Arrange the lines below as a Markdown table with the columns "Row" and "Line", giving each line a row number and skipping blank lines. Leave the pictures out of the table.

* start *

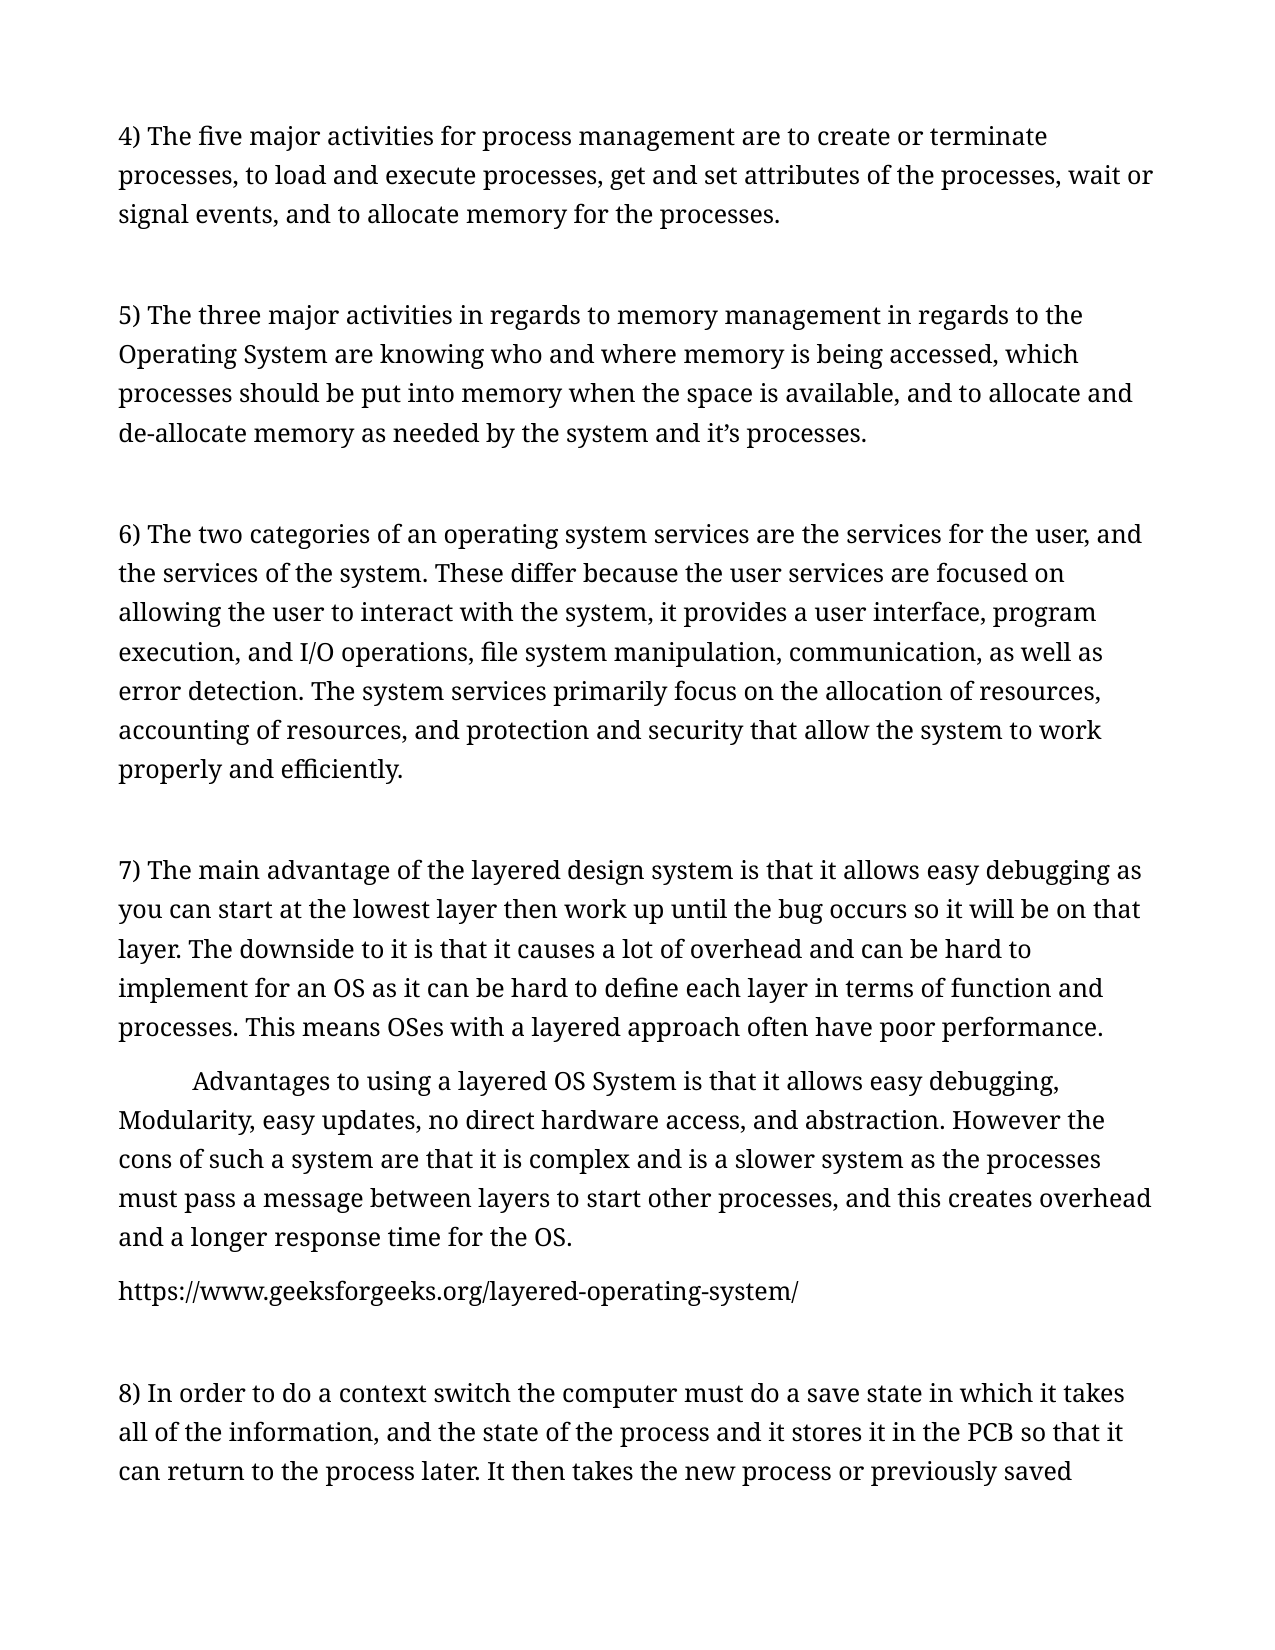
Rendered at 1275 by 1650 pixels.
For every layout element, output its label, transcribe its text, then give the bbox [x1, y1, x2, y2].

text 6) The two categories of an operating system services are the services for the user, and the services of the system. These differ because the user services are focused on allowing the user to interact with the system, it provides a user interface, program execution, and I/O operations, file system manipulation, communication, as well as error detection. The system services primarily focus on the allocation of resources, accounting of resources, and protection and security that allow the system to work properly and efficiently. [118, 517, 1157, 786]
text https://www.geeksforgeeks.org/layered-operating-system/ [118, 1274, 1157, 1308]
text 7) The main advantage of the layered design system is that it allows easy debugging as you can start at the lowest layer then work up until the bug occurs so it will be on that layer. The downside to it is that it causes a lot of overhead and can be hard to implement for an OS as it can be hard to define each layer in terms of function and processes. This means OSes with a layered approach often have poor performance. [118, 853, 1157, 1044]
text 8) In order to do a context switch the computer must do a save state in which it takes all of the information, and the state of the process and it stores it in the PCB so that it can return to the process later. It then takes the new process or previously saved [118, 1375, 1157, 1488]
text 4) The five major activities for process management are to create or terminate processes, to load and execute processes, get and set attributes of the processes, wait or signal events, and to allocate memory for the processes. [118, 118, 1157, 231]
text 5) The three major activities in regards to memory management in regards to the Operating System are knowing who and where memory is being accessed, which processes should be put into memory when the space is available, and to allocate and de-allocate memory as needed by the system and it’s processes. [118, 298, 1157, 449]
text Advantages to using a layered OS System is that it allows easy debugging, Modularity, easy updates, no direct hardware access, and abstraction. However the cons of such a system are that it is complex and is a slower system as the processes must pass a message between layers to start other processes, and this creates overhead and a longer response time for the OS. [118, 1063, 1157, 1254]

* end *

Problem solution —
| Row | Line |
|---|---|
| 1 | Rendered at 1275 by 1650 pixels. |
| 2 | For every layout element, output its label, transcribe its text, then give the bbox [x1, y1, x2, y2]. |
| 3 | text 6) The two categories of an operating system services are the services for the user, and the services of the system. These differ because the user services are focused on allowing the user to interact with the system, it provides a user interface, program execution, and I/O operations, file system manipulation, communication, as well as error detection. The system services primarily focus on the allocation of resources, accounting of resources, and protection and security that allow the system to work properly and efficiently. [118, 517, 1157, 786] |
| 4 | text https://www.geeksforgeeks.org/layered-operating-system/ [118, 1274, 1157, 1308] |
| 5 | text 7) The main advantage of the layered design system is that it allows easy debugging as you can start at the lowest layer then work up until the bug occurs so it will be on that layer. The downside to it is that it causes a lot of overhead and can be hard to implement for an OS as it can be hard to define each layer in terms of function and processes. This means OSes with a layered approach often have poor performance. [118, 853, 1157, 1044] |
| 6 | text 8) In order to do a context switch the computer must do a save state in which it takes all of the information, and the state of the process and it stores it in the PCB so that it can return to the process later. It then takes the new process or previously saved [118, 1375, 1157, 1488] |
| 7 | text 4) The five major activities for process management are to create or terminate processes, to load and execute processes, get and set attributes of the processes, wait or signal events, and to allocate memory for the processes. [118, 118, 1157, 231] |
| 8 | text 5) The three major activities in regards to memory management in regards to the Operating System are knowing who and where memory is being accessed, which processes should be put into memory when the space is available, and to allocate and de-allocate memory as needed by the system and it’s processes. [118, 298, 1157, 449] |
| 9 | text Advantages to using a layered OS System is that it allows easy debugging, Modularity, easy updates, no direct hardware access, and abstraction. However the cons of such a system are that it is complex and is a slower system as the processes must pass a message between layers to start other processes, and this creates overhead and a longer response time for the OS. [118, 1063, 1157, 1254] |